Blackstone's Jon Gray Recurring Bottom Calls

Caveat: his statements are easy to misunderstand.

Blackstone President Jon Gray is being quoted in an interview with Goldman Sachs as saying the commercial real estate market is reaching its bottom.

That may sound familiar. In the company’s January 2024 earnings call, Gray said, “[We] believe values in commercial real estate are bottoming. This doesn’t mean there won’t be more troubled real estate investments to come in the market, particularly in the office sector, which were set up during a period when borrowing costs were much lower nor does it mean we won’t see a slowing in fundamentals in certain sectors with excess near-term supply.”

In March 2024, during an interview with Bloomberg, Gray said, “The perception is so negative and yet the value decline has occurred, so when you get into this bottoming period that’s when you want to move.” He then added, “As investors, sometimes, one of the risks is that you miss it by being overly cautious and I think now is probably a good time before rates come down.”

It would be a half year before rates came down.

In the Goldman Sachs interview, Gray gave some insight when discussing the Hilton Hotels acquisition, which happened at the peak of valuations, when, with investment partners including Goldman Sachs, “we went all in, in absolutely the wrong moment.” They ended up “highly levered with EBITDA, cash flow down 40 percent,” and ultimately wrote the investment down by almost three-quarters on an unrealized basis.

“So, despite all the negativity out there, we stuck with it as a firm,” he said. “We ended up putting in $800 million.” And then things started to turn around, ultimately making $14 billion for investors. The businesses were good and “we invested in a great neighborhood, global travel, and a great business model, this sort of franchise, management, capital-light business,” Gray noted.

Put this together, and you see that Gray doesn’t want to miss valid opportunities, has experienced terrible timing, and knows the need to properly evaluate a business (which any piece of CRE property is) and its ongoing competent operation.

“And so, it made me think, how can I find other things like that?” Gray said. “Single-family housing after the financial crisis.

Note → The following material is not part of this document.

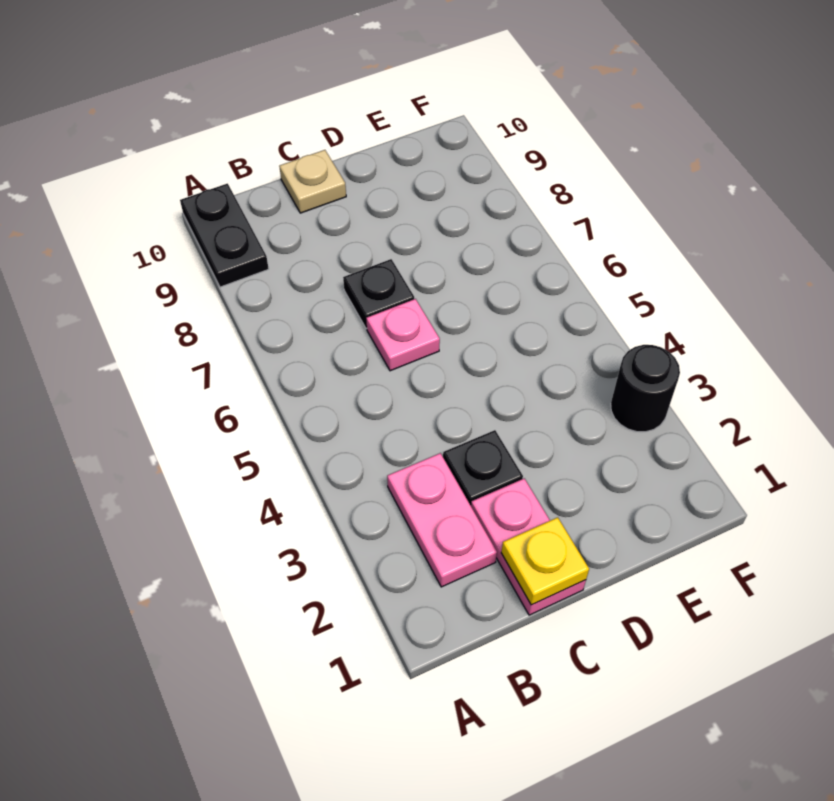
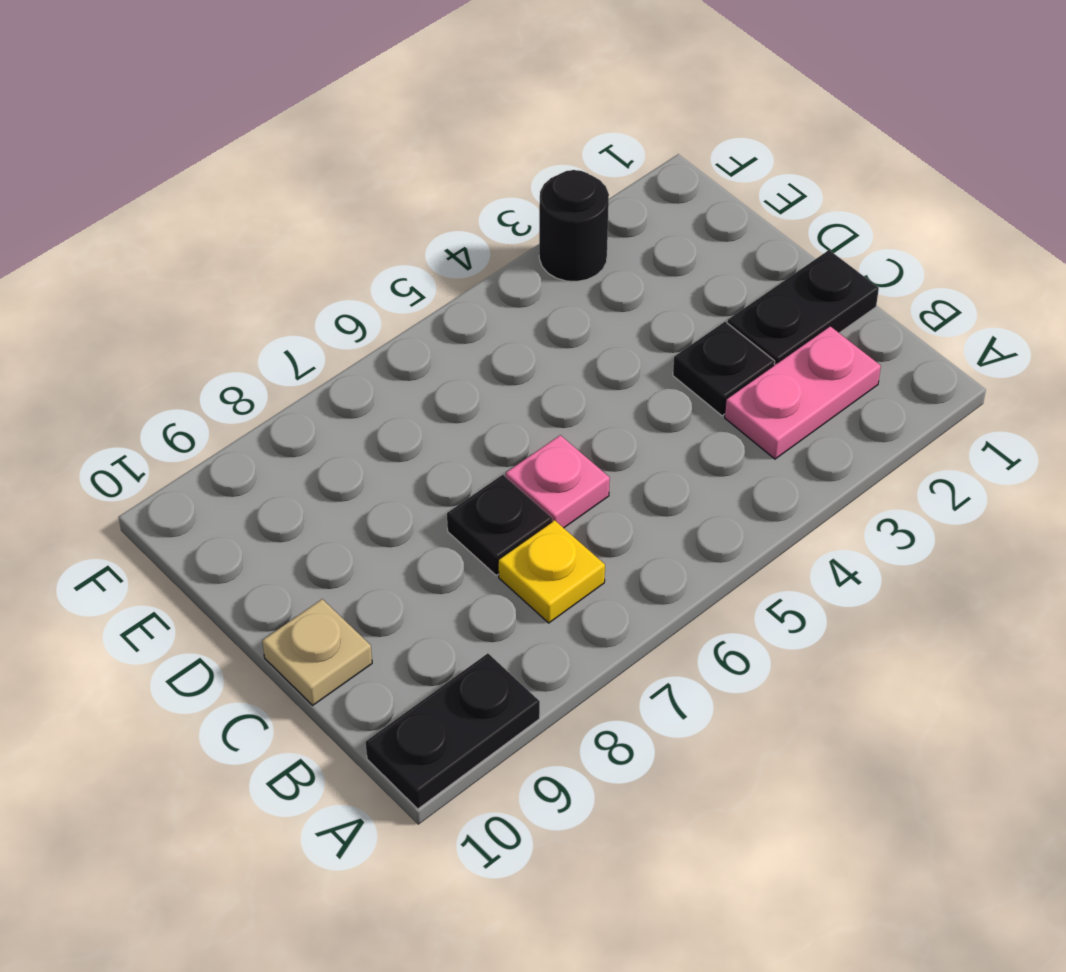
pink 1x2 plate [471,478,586,615] -> black 1x2 plate [727,250,879,365]
yellow 1x1 plate [501,517,589,605] -> yellow 1x1 plate moved to [498,520,605,623]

Global logistics with the movement of e-commerce. Today, things like data centers and power,” he said.

“Certain areas geographically around the world. India. All these things. And, you start to say the model matters and the 60-page memo matters, but maybe that first paragraph, what is the sector I’m deploying capital in and the underlying business … maybe I should focus a lot more on that. Now, it doesn’t mean you can pay any price, we saw that in 2021, for a good business. But there is no question that investing in better neighborhoods, your chance of success goes way up.”

He did say that Blackstone sees some slowing in the economy, and more muted hiring, but much of that was due to central bank restrictions to slow inflation. Although an absolute bottom is yet to be seen, there’s been enough movement that it makes sense to invest, especially in data centers, power and energy, energy transmission, services that utilities need, and life sciences.